Dean Rasmussen came up with the idea for a youth disabled hunt about 14 years ago when him and his son took a young man out deer hunting.

"He got a deer and when we saw the joy, we knew we wanted to do something, but it took me a few years to put it together," P.D.R. Youth Hunter creator Rasmussen said.

The idea turned into a true South Dakota hunting experience in 2008 and has been going strong ever since. Staff members want to teach these young kids that with the right apparatuses, they can enjoy the outdoors just like all of their friends do.

It's a weekend dedicated to those who don't normally see the spotlight. Rasmussen often gets asked why he does it because of how much work is put into it. He simply says, "we get paid in smiles."

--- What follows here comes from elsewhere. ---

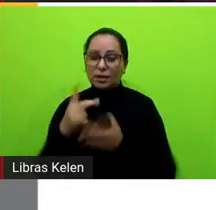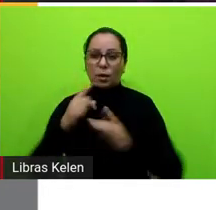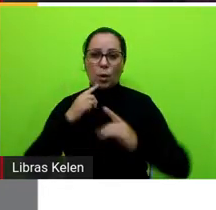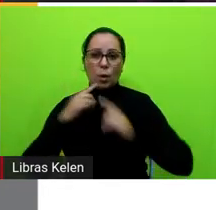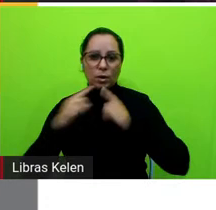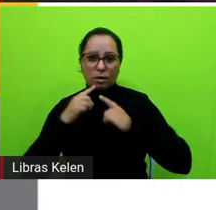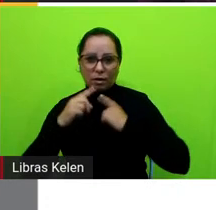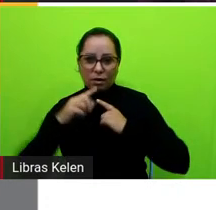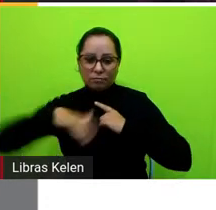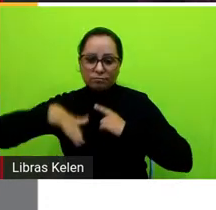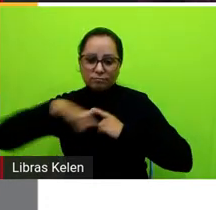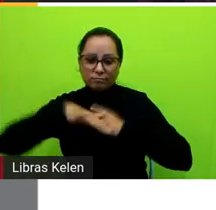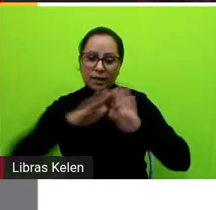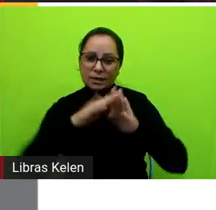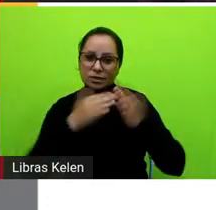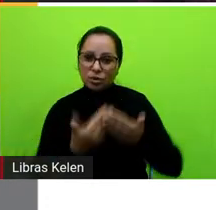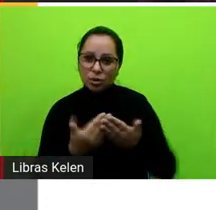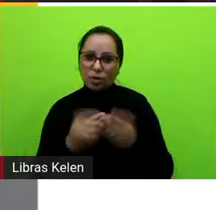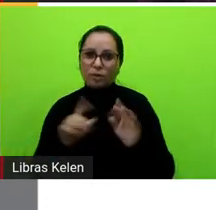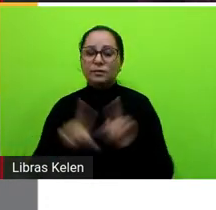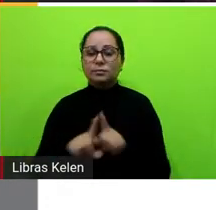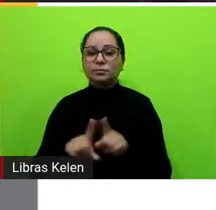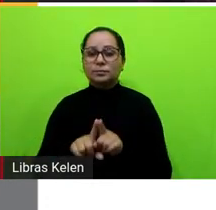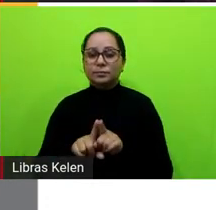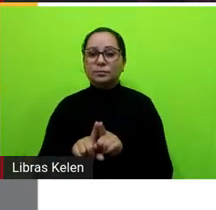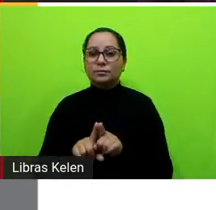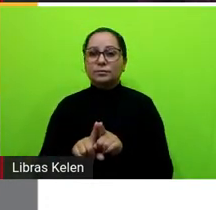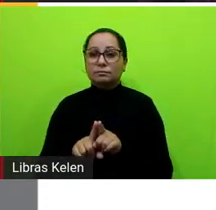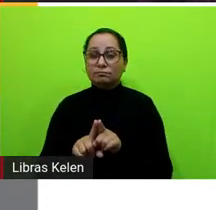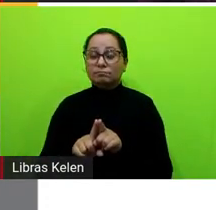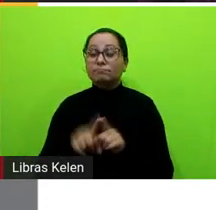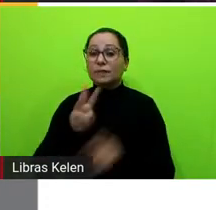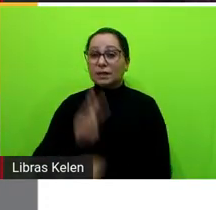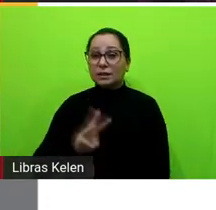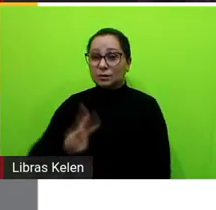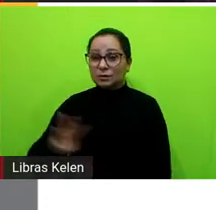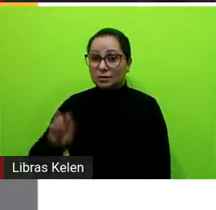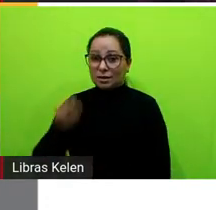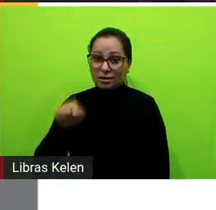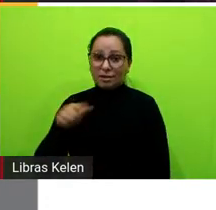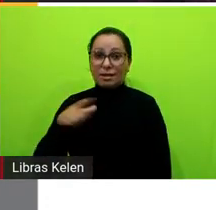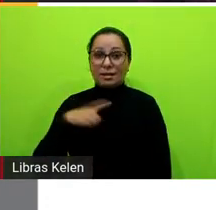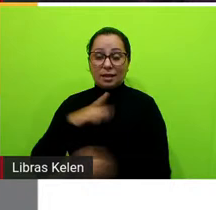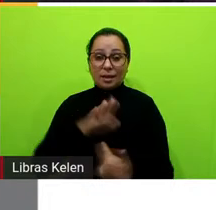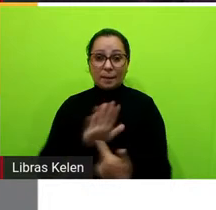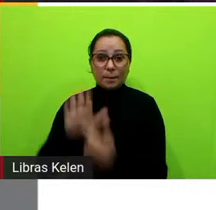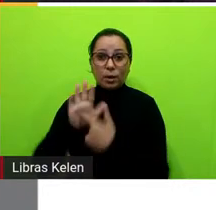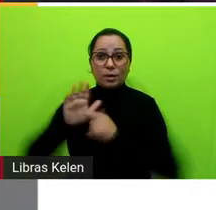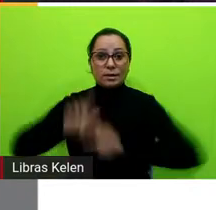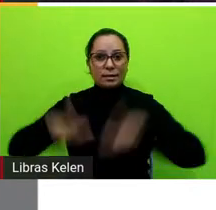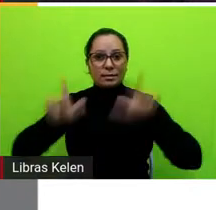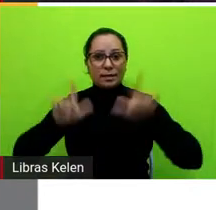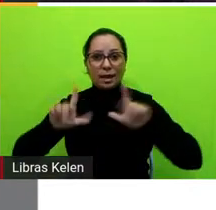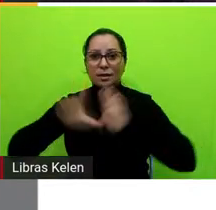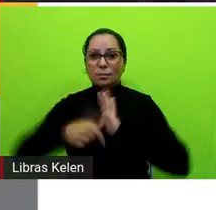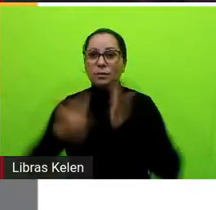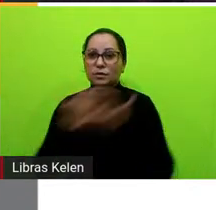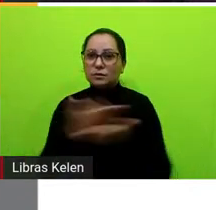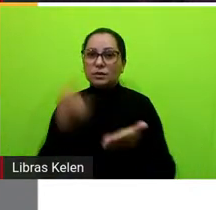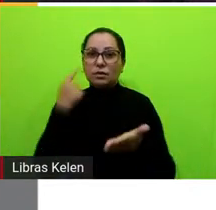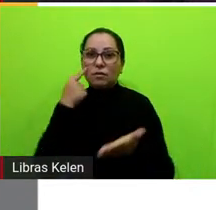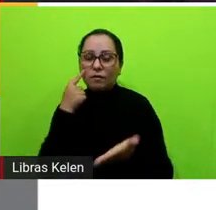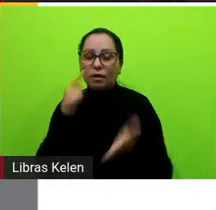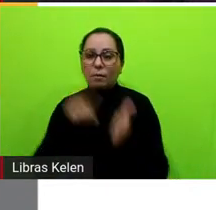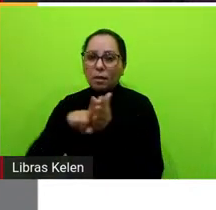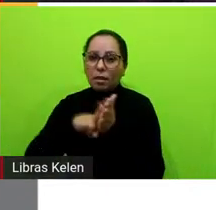na sua escola esse site que tem aqui na tela depois vocês vão poder consultar caso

Hunters participating get their own hat, hoodie, hunting knife and binoculars to make sure they have everything they need to complete a successful deer hunt.

I followed Jaylin Koerner with his dad Robert Stahl on their quest to shoot Koerner's first deer. We spotted three deer in a matter of hours and Koerner was able to shoot at one, but unfortunately didn't make it out with one of his own.

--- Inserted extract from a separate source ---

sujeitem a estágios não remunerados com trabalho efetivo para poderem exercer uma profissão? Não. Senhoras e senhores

Participants were able to take home their own mementos in place of a deer, like a shell casing. Koerner plans on keeping his forever and showing it off to family and friends.

Many kids, including Koerner, can't wait to see if next year brings them better luck.

"We would definitely do it again if we had the chance, wouldn't we Jay?" Stahl asked his son.

"Yeah," Koerner replied.

Staff members don't know what the future holds, but they hope to reach out to many more disabled hunters in the state. Rasmussen says the amount of support they receive from volunteers helping with the guides as well as the overall operation of the program is tremendous. The shooting supplies, hotels, food, and other financial assets are all taken care of by donors so it's completely free for families that attend.

The hunting experience was created in honor of Rasmussen's grandson Payton Dean Rasmussen, who lost his life to spinal meningitis.